Visualize datasets and decision boundaries for classifiers
VisualML can visualize datasets and classifier decision borders for 2-dimensional datasets. All visualizations tasks are specified in the visualization.xml file.
<Task> <ExperimentId>l_spiral</ExperimentId> <Speed>10</Speed> <Name>Spiral</Name> <Menu>Linear</Menu> </Task>
The experiment id is the unique experiment id in the experiments.xml file. Menu specifies the GUI menu to add the visualization task to, and name specifies the task name. The speed parameter sets the speed of the visualization (in number of training iterations per GUI update). It is only used for classifiers with iterable training phases, i.e. Linear and Neural Network classifiers.

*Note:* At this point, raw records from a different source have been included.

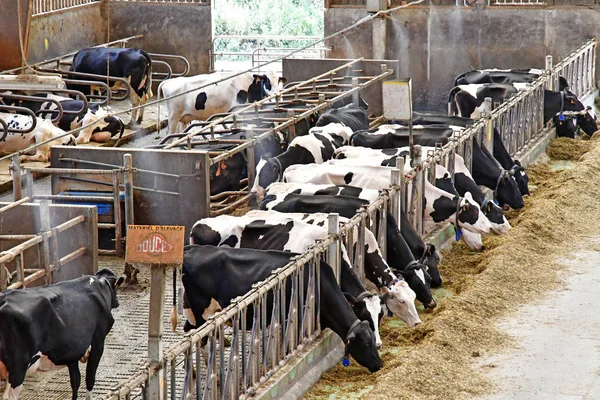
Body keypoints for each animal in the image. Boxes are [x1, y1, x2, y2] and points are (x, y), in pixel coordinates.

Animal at [0, 268, 123, 400]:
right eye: (116, 288)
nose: (117, 302)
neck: (100, 285)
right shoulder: (98, 342)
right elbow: (90, 378)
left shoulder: (72, 351)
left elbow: (75, 381)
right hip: (18, 368)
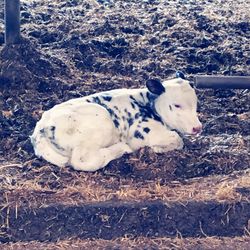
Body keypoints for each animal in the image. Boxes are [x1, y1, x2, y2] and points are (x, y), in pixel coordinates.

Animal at [30, 76, 201, 171]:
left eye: (196, 102)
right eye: (176, 105)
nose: (197, 127)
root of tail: (41, 129)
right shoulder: (142, 133)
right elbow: (177, 139)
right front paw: (157, 148)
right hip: (102, 122)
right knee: (82, 161)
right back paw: (121, 149)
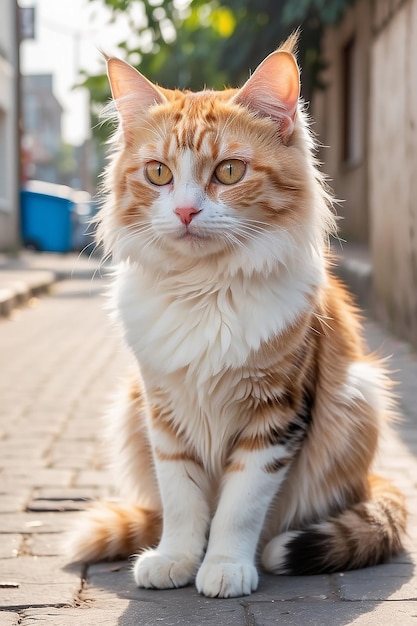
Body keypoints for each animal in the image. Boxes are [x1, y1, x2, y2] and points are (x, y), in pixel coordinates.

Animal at [68, 36, 406, 596]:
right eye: (158, 173)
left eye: (229, 171)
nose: (185, 212)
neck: (205, 289)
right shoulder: (164, 410)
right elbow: (182, 500)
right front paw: (177, 559)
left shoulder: (276, 415)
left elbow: (238, 507)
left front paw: (225, 566)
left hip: (360, 395)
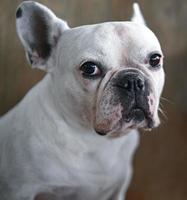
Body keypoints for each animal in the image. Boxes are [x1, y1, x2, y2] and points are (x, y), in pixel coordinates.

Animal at [0, 1, 164, 200]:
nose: (132, 80)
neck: (93, 140)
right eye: (90, 68)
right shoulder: (19, 192)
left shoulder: (117, 190)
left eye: (155, 59)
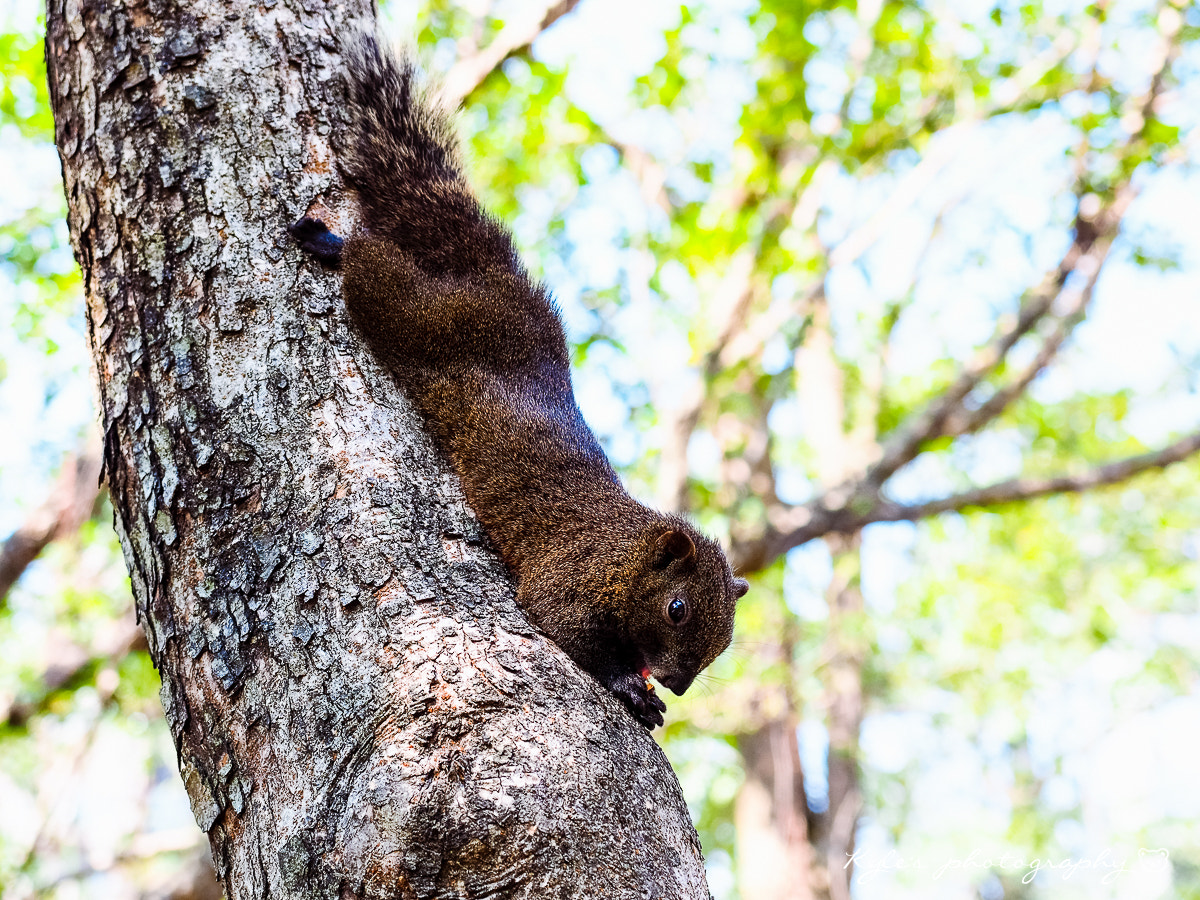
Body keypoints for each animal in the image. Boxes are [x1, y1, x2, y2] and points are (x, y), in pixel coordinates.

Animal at [286, 33, 744, 734]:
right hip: (416, 315)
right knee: (371, 262)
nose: (679, 683)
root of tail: (491, 272)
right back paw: (328, 239)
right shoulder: (566, 581)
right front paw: (632, 688)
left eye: (723, 644)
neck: (624, 552)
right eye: (677, 609)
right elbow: (567, 629)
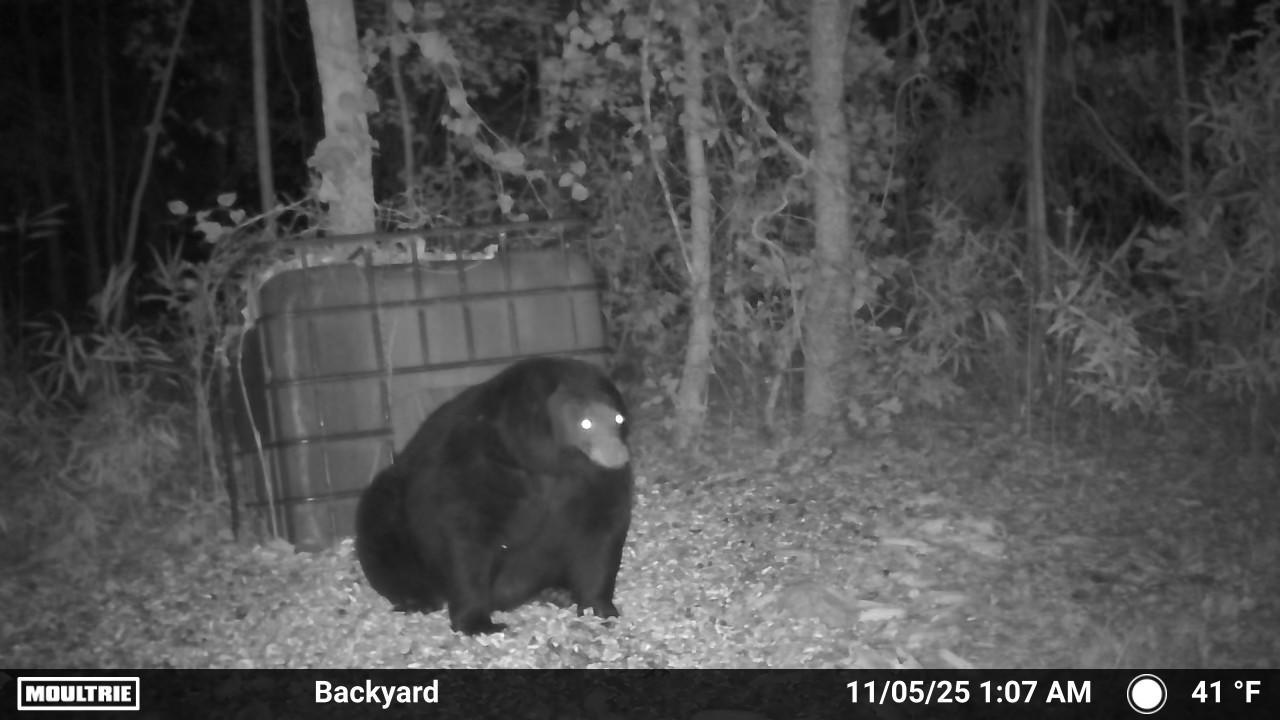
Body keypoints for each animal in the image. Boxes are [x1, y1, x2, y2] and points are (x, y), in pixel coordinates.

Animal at [355, 356, 633, 635]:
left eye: (619, 419)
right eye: (585, 422)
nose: (618, 454)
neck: (547, 464)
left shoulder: (594, 480)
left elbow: (602, 532)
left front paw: (599, 608)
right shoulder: (478, 463)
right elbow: (467, 538)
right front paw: (477, 622)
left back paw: (556, 592)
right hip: (395, 512)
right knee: (383, 528)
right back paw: (417, 598)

The visualization area in the GUI window requires that the data attribute values are between 0 and 1. If your dataset has different value ranges, you need to add scale and shift settings for the dataset in the visualization.xml file.
<Dataset> <DatasetFile>spiral.csv</DatasetFile> <X-scale>2.5</X-scale> <Y-scale>2.5</Y-scale> <X-shift>-1.25</X-shift> <Y-shift>-1.25</Y-shift> </Dataset>
Use as API
To use the library from other Java code you first need to add a new experiment for your classification task in the experiments.xml file.
<Experiment id="nn_iris_test"> <Classifier>NN</Classifier> <TrainingData>data/iris_training.csv</TrainingData> <TestData>data/iris_test.csv</TestData> <Iterations>500</Iterations> <LearningRate>1.0</LearningRate> <UseRegularization>false</UseRegularization> <HiddenLayers>2</HiddenLayers> <Normalization>-1:1</Normalization> </Experiment>
After that you build the classifier using the ClassifierFactory class:
Logger out = Logger.getConsoleLogger(); Classifier c = ClassifierFactory.build("nn_iris_test", out);
Now you can train and evaluate the accuracy on the dataset:
Logger out = Logger.getConsoleLogger(); c.train(out); Metrics m = c.evaluate(true, true, out);
The first two parameters in the evaluate method is if the classifier shall be evaluated on the training dataset and test dataset. The Metrics object contains various performance metrics:
m.getAccuracy(); //Returns the accuracy m.getAvgPrecision(); //Returns the average precision m.getAvgRecall(); //Returns the average recall m.getAvgFscore(); //Returns the average F-score m.format_conf_matrix(out); //Outputs the Confusion Matrix to an output logger
You can classify a new instance with:
String pred_label = c.classify(Instance);
VisualML supports dimensionality reduction using Principal-Component Analysis (PCA) and Single-Value Decomposition (SVD).
To reduce the dimensionality of a dataset, run the VisualML.jar file with the following parameters:
java -jar VisualML.jar -dr PCA|SVD [filename] [columns]
where [filename] is the path to the dataset file and [columns] is the number of columns to keep (dimensionality) if PCA is used. The dataset will be saved in a new dataset file in the same folder as the original dataset file.
java -jar VisualML.jar -dr PCA data/iris.csv 2
This reduces the number of attributes in the iris dataset to 2 using PCA, and saves the new dataset as data/iris_pca.csv.
java -jar VisualML.jar -dr SVD data/iris.csv
This reduces the number of attributes in the iris dataset using SVD, and saves the new dataset as data/iris_svd.csv.